Exercise:
Copy word for word the lines in the records below, starting at the line with "html: <div> <div></div>" and ending at the line with "justify-content: none ->". Skip the pictures.

Given entries:
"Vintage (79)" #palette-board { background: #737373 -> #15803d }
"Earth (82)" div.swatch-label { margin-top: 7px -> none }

...

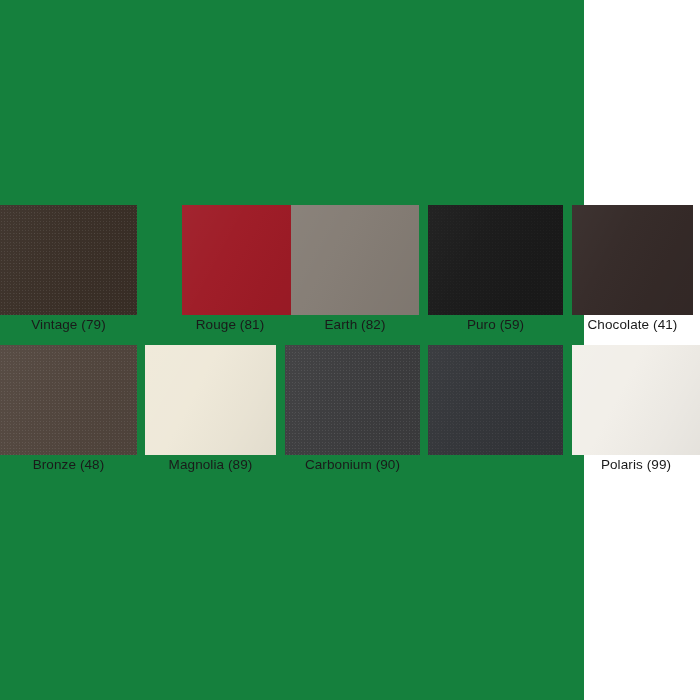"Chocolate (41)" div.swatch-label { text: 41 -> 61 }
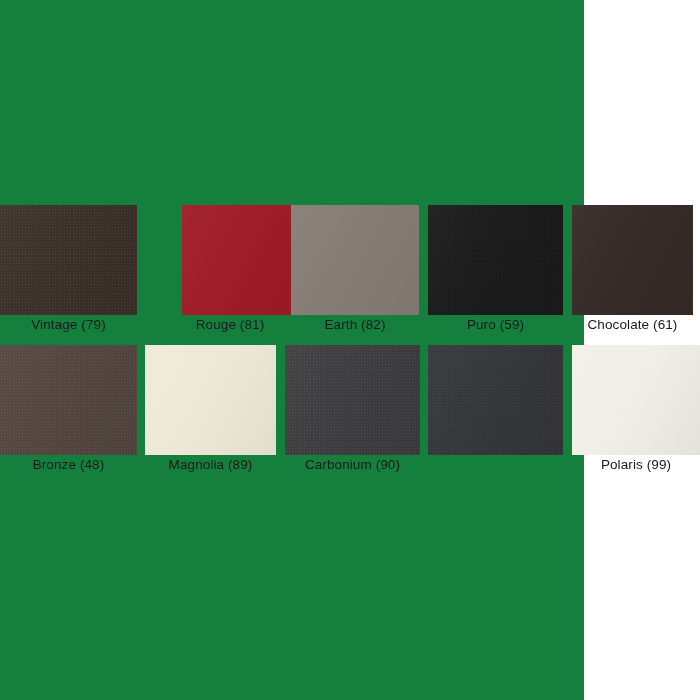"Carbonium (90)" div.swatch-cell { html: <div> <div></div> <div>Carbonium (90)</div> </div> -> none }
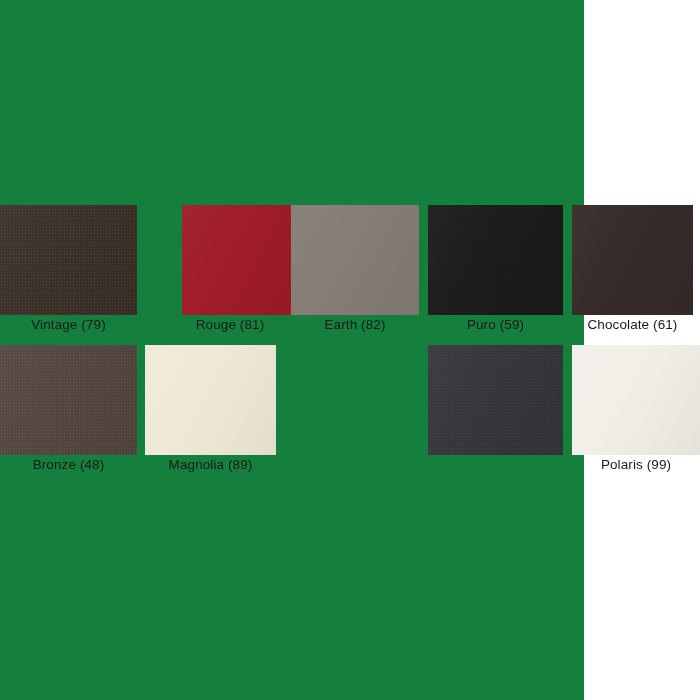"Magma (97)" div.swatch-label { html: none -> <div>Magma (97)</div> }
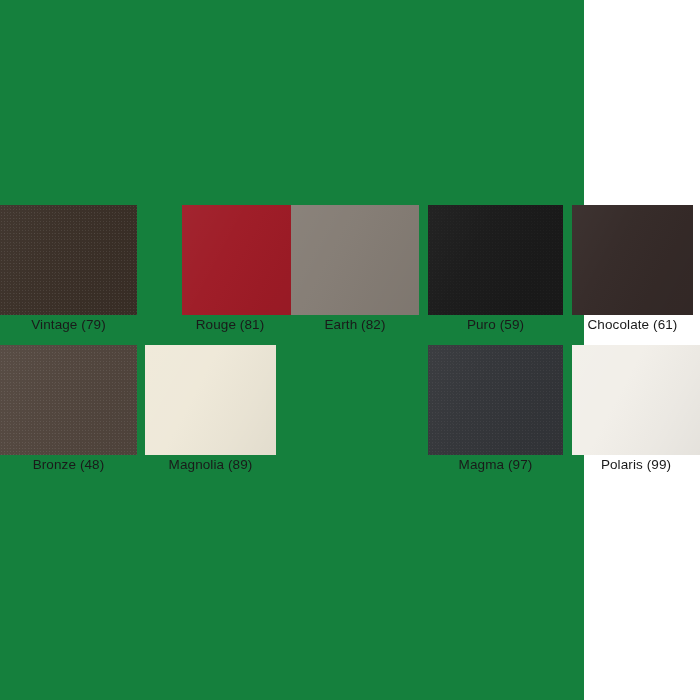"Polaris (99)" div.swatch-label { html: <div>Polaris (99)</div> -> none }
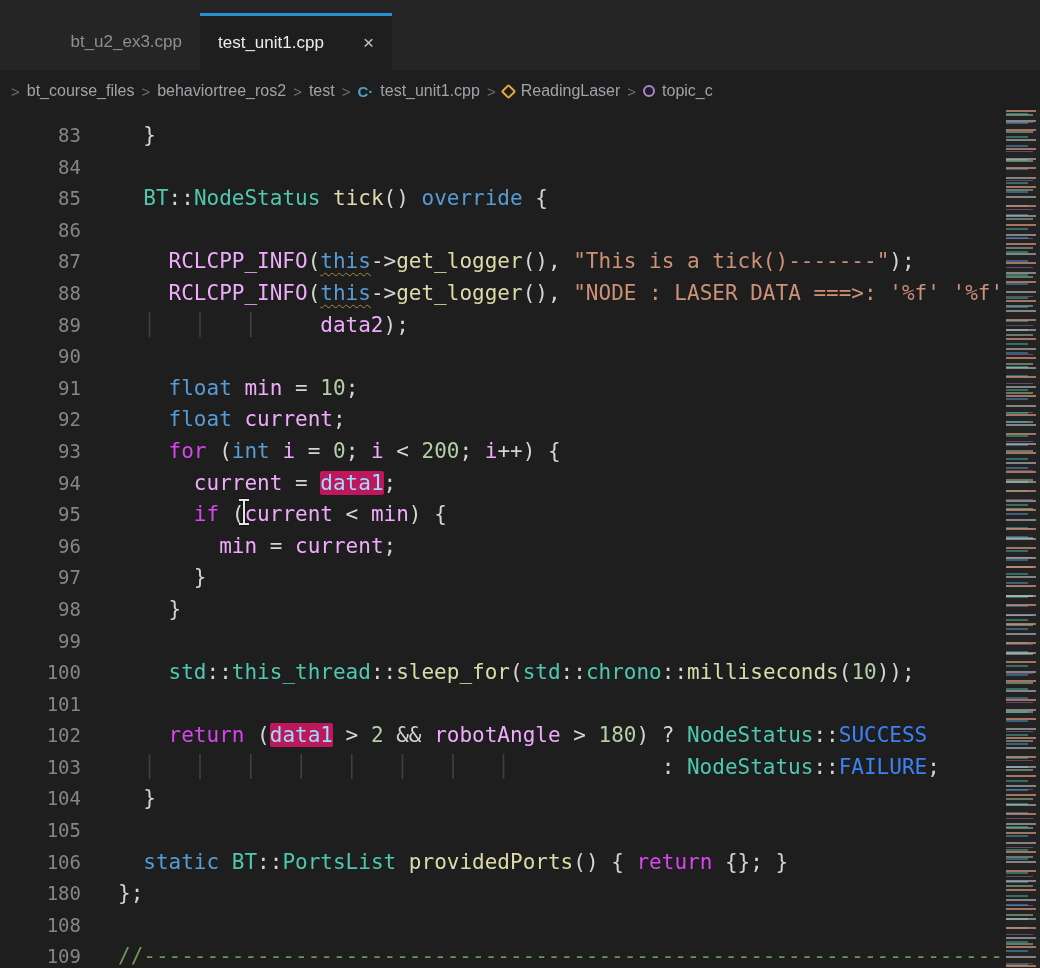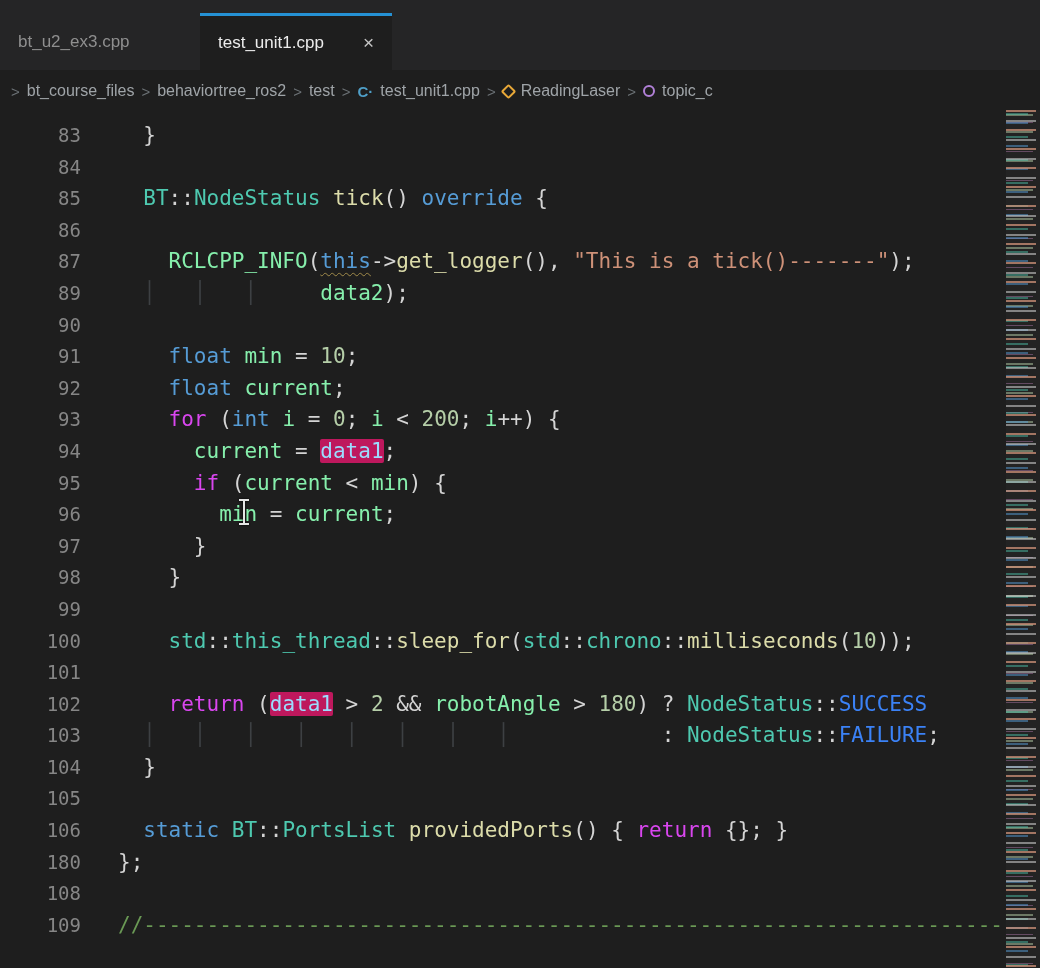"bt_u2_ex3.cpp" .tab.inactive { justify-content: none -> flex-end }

Solution to this task:
"Carbonium (90)" div.swatch-cell { html: <div> <div></div> <div>Carbonium (90)</div> </div> -> none }
"Magma (97)" div.swatch-label { html: none -> <div>Magma (97)</div> }
"Polaris (99)" div.swatch-label { html: <div>Polaris (99)</div> -> none }
"bt_u2_ex3.cpp" .tab.inactive { justify-content: none -> flex-end }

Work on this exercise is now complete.